The nasty problem is with ATITool v0.0.22 and my new Club-3D AIW 9800SE.

With ATITool, the TV Tuner and Video capture don't work correctly (that means TV Tuner does not show any channel, only static, and audio crowbar does not work, no sound output from video-card).

I tracked the problem to atitools.sys driver. If the driver is enabled (system start), the TV tuner/capture does not work. I put "request" starting for the driver and TV works until I start the driver and use ATITool. 
If TV is working while starting atitool.sys and ATITool.exe, it continues working until I close-restart MMC TV.
When TV Tuner is "corrupted" by atitool.sys, it doesn't work even if I stop the driver.

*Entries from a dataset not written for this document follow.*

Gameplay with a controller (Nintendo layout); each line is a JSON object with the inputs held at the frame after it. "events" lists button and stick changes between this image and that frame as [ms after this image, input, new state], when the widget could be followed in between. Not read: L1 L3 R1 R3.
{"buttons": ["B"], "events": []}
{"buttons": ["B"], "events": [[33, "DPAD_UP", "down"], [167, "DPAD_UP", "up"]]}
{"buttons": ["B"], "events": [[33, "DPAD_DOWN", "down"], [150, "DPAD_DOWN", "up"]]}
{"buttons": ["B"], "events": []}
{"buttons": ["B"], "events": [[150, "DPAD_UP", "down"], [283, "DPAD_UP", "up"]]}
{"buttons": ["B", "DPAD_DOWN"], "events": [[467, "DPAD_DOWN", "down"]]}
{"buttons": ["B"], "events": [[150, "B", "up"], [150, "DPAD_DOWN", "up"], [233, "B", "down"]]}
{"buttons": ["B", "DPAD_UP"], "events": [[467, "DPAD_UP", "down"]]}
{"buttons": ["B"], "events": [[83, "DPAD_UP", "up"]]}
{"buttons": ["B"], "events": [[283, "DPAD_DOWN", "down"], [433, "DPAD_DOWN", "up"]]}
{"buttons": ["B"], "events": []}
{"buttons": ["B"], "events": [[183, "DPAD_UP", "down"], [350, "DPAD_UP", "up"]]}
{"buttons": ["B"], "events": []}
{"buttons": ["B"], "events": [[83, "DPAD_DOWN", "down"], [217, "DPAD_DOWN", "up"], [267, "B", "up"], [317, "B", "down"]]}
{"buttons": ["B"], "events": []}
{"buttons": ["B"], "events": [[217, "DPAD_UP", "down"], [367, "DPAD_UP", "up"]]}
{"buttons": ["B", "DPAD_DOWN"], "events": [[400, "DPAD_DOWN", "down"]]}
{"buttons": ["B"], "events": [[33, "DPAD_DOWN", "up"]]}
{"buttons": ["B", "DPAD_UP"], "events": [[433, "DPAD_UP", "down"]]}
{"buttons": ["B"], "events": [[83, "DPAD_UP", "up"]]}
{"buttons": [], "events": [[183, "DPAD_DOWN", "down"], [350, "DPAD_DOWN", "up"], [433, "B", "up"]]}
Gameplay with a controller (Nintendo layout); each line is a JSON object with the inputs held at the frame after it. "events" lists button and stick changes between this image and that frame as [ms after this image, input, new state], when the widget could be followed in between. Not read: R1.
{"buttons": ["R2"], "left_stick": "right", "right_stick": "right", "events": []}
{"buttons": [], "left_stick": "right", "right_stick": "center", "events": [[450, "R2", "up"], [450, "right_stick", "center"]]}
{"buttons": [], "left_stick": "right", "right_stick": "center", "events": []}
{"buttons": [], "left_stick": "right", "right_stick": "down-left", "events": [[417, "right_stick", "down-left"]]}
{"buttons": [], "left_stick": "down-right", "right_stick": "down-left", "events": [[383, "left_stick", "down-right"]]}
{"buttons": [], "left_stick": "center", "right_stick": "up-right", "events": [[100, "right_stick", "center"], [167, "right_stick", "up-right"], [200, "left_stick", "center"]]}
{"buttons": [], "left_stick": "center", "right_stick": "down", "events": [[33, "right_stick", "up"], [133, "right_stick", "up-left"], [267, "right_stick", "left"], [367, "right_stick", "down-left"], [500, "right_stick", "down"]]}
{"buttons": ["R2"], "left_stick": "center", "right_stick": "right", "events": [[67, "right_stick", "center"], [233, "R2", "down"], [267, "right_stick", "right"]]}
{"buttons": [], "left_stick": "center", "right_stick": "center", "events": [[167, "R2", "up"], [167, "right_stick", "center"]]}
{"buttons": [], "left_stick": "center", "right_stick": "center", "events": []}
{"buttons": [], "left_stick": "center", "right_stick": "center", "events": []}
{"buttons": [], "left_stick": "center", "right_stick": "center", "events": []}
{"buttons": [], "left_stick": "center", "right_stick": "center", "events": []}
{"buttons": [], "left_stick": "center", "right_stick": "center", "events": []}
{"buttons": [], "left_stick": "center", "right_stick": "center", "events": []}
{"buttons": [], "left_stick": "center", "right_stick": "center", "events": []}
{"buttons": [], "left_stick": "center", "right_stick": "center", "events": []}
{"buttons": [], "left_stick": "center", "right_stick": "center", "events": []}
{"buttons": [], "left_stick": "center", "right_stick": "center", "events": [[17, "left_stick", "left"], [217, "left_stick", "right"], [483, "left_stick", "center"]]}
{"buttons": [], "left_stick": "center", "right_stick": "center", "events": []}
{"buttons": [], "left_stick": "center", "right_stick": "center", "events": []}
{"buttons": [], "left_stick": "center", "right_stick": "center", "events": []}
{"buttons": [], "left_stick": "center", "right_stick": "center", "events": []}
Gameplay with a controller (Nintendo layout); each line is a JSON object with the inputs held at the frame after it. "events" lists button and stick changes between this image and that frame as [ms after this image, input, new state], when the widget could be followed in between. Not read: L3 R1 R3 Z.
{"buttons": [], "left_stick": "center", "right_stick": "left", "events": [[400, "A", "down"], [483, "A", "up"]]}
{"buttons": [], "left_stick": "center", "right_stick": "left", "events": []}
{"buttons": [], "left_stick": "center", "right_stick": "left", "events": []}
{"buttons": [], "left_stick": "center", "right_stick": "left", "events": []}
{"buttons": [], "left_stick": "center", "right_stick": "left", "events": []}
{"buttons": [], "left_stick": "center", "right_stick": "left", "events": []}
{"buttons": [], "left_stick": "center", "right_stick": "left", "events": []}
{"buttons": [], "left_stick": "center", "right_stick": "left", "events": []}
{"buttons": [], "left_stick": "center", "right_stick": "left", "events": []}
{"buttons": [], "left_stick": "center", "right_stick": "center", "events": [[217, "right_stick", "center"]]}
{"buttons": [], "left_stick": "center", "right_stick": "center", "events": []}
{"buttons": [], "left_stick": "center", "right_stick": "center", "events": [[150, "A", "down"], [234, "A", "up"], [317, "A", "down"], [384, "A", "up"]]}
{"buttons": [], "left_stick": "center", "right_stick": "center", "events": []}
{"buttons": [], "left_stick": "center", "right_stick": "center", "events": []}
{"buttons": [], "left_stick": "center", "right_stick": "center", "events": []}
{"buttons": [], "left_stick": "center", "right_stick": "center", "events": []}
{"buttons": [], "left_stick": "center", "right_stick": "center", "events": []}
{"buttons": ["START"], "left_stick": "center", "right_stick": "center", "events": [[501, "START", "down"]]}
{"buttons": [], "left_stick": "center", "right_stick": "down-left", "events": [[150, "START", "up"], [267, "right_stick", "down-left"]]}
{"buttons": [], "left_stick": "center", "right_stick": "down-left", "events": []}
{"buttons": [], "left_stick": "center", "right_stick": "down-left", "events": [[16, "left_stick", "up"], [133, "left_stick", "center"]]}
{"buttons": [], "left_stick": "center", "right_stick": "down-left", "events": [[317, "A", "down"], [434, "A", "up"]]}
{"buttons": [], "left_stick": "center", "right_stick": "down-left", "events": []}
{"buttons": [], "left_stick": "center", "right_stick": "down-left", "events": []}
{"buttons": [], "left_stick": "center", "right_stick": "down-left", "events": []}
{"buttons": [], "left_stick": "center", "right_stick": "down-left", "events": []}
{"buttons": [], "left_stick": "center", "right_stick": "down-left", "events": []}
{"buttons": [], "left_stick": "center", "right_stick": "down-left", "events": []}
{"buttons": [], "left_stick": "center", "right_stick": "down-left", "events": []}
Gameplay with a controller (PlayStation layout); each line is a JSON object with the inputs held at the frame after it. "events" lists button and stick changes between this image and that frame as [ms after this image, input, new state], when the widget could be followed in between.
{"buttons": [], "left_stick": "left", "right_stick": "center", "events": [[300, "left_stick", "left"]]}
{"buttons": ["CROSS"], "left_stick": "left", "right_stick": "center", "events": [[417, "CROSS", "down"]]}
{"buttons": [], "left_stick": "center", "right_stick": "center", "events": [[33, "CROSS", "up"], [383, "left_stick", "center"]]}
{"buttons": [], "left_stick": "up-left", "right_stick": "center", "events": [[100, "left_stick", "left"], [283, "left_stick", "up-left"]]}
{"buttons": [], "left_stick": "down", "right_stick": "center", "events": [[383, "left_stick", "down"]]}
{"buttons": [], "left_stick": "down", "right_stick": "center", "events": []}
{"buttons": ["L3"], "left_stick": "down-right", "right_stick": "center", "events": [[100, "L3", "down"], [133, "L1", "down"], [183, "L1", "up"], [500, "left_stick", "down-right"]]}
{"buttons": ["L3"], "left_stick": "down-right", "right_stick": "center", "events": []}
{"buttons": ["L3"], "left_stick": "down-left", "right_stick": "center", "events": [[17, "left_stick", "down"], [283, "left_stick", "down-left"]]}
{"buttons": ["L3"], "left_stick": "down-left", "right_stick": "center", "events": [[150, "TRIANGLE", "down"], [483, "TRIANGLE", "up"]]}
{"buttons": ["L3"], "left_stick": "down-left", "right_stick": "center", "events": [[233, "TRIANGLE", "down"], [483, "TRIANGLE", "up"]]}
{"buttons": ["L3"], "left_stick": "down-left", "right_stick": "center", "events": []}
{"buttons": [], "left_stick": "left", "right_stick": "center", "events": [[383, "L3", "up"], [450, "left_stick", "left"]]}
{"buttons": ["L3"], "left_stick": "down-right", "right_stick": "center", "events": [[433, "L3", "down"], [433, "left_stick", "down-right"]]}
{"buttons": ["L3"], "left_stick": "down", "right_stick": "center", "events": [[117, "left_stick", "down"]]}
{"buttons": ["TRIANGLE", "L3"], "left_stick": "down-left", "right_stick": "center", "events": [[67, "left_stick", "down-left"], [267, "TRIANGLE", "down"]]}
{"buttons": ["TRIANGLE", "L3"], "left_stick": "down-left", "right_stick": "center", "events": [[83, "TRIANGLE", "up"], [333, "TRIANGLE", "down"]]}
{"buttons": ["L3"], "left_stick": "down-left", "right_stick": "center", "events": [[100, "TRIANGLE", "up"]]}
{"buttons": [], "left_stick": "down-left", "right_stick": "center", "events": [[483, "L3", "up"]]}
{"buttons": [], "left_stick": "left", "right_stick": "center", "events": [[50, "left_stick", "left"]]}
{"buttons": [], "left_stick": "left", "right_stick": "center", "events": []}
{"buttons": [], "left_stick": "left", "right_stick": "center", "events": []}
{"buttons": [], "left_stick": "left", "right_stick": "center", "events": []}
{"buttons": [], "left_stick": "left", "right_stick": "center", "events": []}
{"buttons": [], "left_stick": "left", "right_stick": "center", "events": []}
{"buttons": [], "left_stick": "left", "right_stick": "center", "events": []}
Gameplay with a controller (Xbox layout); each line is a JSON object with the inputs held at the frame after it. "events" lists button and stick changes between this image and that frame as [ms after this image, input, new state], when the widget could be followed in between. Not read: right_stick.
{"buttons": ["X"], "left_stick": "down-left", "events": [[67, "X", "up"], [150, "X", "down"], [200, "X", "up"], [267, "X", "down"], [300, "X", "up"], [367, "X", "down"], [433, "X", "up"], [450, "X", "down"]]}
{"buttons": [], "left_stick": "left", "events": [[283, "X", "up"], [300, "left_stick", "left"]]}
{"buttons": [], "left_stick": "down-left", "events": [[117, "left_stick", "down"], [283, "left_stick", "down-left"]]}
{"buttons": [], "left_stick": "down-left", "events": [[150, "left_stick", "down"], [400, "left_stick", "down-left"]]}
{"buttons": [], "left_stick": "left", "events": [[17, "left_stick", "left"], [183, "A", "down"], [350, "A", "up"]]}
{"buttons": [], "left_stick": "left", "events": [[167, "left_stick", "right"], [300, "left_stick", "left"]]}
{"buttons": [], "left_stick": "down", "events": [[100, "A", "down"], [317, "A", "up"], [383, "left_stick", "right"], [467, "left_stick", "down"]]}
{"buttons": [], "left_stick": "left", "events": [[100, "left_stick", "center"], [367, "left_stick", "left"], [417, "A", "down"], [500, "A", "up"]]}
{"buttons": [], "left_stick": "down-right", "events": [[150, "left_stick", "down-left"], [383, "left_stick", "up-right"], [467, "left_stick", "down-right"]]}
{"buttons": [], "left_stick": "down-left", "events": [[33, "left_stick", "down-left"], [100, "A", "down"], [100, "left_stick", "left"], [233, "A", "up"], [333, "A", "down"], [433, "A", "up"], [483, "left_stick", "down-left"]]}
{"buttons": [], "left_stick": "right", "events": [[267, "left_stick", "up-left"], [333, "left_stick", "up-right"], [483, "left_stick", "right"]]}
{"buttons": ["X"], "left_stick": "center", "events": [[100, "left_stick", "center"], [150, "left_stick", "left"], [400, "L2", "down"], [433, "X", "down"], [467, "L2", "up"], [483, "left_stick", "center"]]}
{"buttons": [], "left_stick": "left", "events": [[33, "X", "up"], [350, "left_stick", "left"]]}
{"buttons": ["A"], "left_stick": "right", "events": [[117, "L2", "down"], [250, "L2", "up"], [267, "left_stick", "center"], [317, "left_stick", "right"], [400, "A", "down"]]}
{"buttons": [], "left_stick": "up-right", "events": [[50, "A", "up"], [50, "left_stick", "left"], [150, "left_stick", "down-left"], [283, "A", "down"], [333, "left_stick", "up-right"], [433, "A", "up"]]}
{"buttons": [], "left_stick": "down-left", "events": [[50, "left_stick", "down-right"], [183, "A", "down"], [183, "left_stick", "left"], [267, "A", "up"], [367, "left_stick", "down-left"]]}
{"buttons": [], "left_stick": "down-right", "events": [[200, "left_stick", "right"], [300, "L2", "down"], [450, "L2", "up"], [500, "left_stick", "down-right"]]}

A reboot is needed.

With my previous card, an AIW 8500DV I had no problems.

My system is WinXP SP1 with catalyst-8-071-041026a-018719c (4.11), media center 9.03.

Thanks to all!!

P.S.: I did't try ATITool 0.0.23b, I'll do if someone tells me that can solve the issue... And yes, with ATITool, my stock 9800SE (no extra fan or more cooling) runs @ 417:378 stable..    , but no 8 pipelines


----------



## W1zzard (Nov 21, 2004)

yep 0.0.23 betas solve the issue .. its was fixed in beta 1 or beta 2 .. grab latest beta for best results


----------



## Odin (Nov 21, 2004)

Yes with 0.0.23b9 is all OK, thank you very much, W1zzard... as usual I didn't read all the changelogs, sorry...   

Hi to all!!!


----------



## airwave (Dec 4, 2004)

*Same problem with ATI AIW 9800se and same solution*

I've an ATI AIW 9800SE and same problem with the TV channels display in the mmc...

THANKS a lot for the solution!!!!!


----------